If you think that idea sounds silly, well, you’re right. And Rifkin expounding on it for 300-plus pages of 10-point text—all of it buttressed by 770 endnotes—doesn’t make it any less so. To be fair, those 770 source notes offer a comprehensive tour of trends that will definitely shape the near future. But Rifkin’s assembly of this information into a narrative hits all the low notes that are common to “big think” books:

  • Attacking nebulous concepts that you don’t define? Check.
  • Name-dropping your consulting company, which just happens to specialize in charging people to solve problems that you’ve invented? Check.
  • Writing jargon-filled sentences that might mean anything (or nothing)? Check.
  • Invoking historical inevitability to mask poorly supported premises? Check.
  • Ignoring issues of political power and economic incentive that shape our daily lives and our future? Check.

I found Zero Marginal Cost Society to be so utterly unconvincing that I have to take seriously the possibility that I simply don’t get it. I kept going back to the book, looking for an insight that would make everything click. I never found it.

Central to the book is the idea that developments such as the emergent “sharing economy” will overthrow capitalism. “The Collaborative Commons is ascendant,” Rifkin writes, “and, by 2050, it will likely settle in as the primary arbiter of economic life in most of the world.” By his reckoning, we’re moving into a post-consumption society in which the ownership of stuff no longer matters. Who needs to own a chainsaw, or even a car, when you can share one? As Catherine Rampell pointed out recently in The Washington Post, even preschoolers recognize that companies like Uber and Airbnb have nothing to do with sharing as most of us understand it. Someone who owns capital charges others for temporary access to it. How others pay that charge—through barter, with currency, or by some other means—is not particularly relevant. The so-called sharing economy is still capitalism.

What is relevant is how people accumulate value that they can exchange for what they need and want. Rifkin believes that large, centralized organizations will crumble as customers and employees realize that those organizations no longer serve a purpose. “What if,” he asks, consumers “began to use the distributed, collaborative nature of the Internet to create lateral economies of scale”? What if they could “[skip] all the middle men, markups, and margins on the traditional capitalist value chain”?

“What if,” indeed.
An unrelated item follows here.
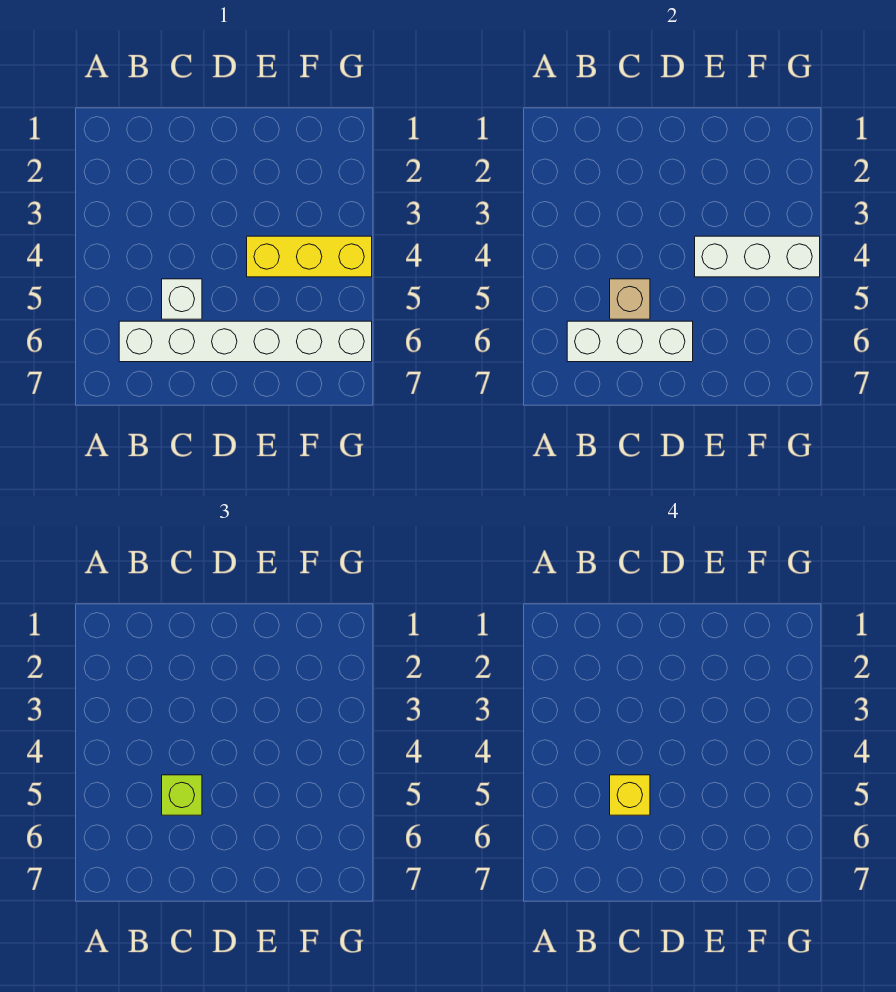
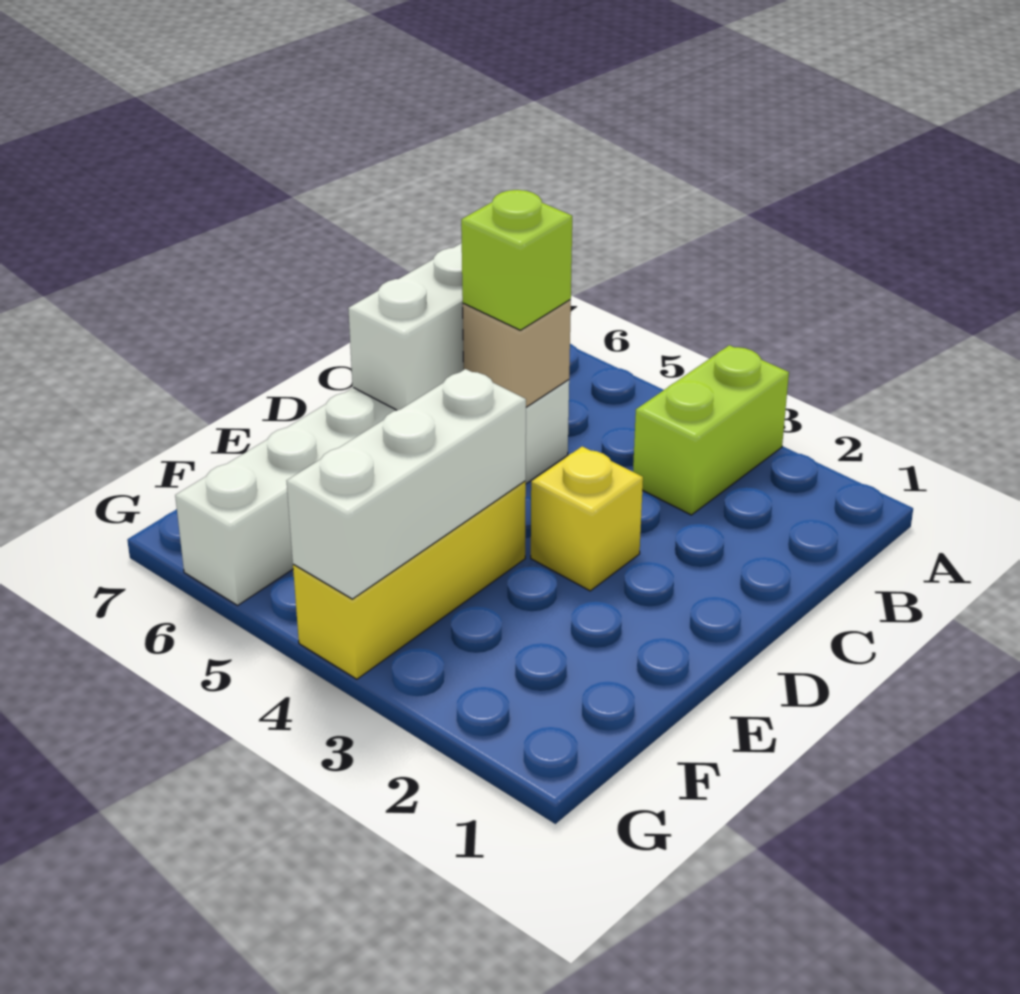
none -> lime 1x2 brick [633,345,789,515]
yellow 1x1 brick [610,775,650,815] -> yellow 1x1 brick moved to [531,446,643,591]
A future in which most people are micro-entrepreneurs (to borrow a term from the international development sphere) is not likely to be a bright one. That, as Rifkin notes, is what the world looked like before the Industrial Revolution. There’s a reason that people desperately tried to escape that world—and that people in developing countries are still trying to escape it. In developing economies, micro-entrepreneurship (farming, petty trading, cottage manufacturing) accounts for a large part of many families’ income, and most people in that situation report that what they want is not to expand their microenterprise, but to land a secure, decent-paying job.

In developed countries, meanwhile, micro-entrepreneurship has returned in the form of uncertain jobs and lingering unemployment. Those who have been able to use Etsy, Uber, or TaskRabbit to find a happy replacement for a traditional job are few and far between. As other writers have noted, hustling to survive in the sharing economy that Rifkin lionizes is as likely to be soul-crushing as not.

Still, Rifkin argues, perhaps it won’t be so hard to scramble for what you need once everything has become practically free. He cites John Maynard Keynes’s vision of a future in which little labor will be required to meet everyone’s basic needs and people will spend much of their time in leisure—and he says that this vision will soon be realized. Yet the Keynesian utopia has failed to materialize for a very simple reason: There is always something more to desire.

Barter and sharing economies are tremendously inefficient; that’s why they have only a niche presence today. Technology reduces some of those inefficiencies, but not by any means all of them. Rifkin suggests that cooperative associations will soon overthrow corporations as the dominant way to organize activities that require large amounts of capital and coordination. The reason that corporations are so prevalent is that they provide the cheapest way to align the competing interests of multiple stakeholders—from investors to managers to employees. Nothing about the Internet, solar power, or 3D printing will change the fact that individuals have conflicting needs and desires.

In fact, there is a remarkable technology for turning competing interests into the common good, but it isn’t new: markets. Markets are imperfect, but they work better for this purpose than most alternatives in most situations. Even for Rifkin, the future consists of people trading in markets. After all, people still need a venue in which they can “share,” barter, and trade. In other words: Meet the new boss, same as the old boss.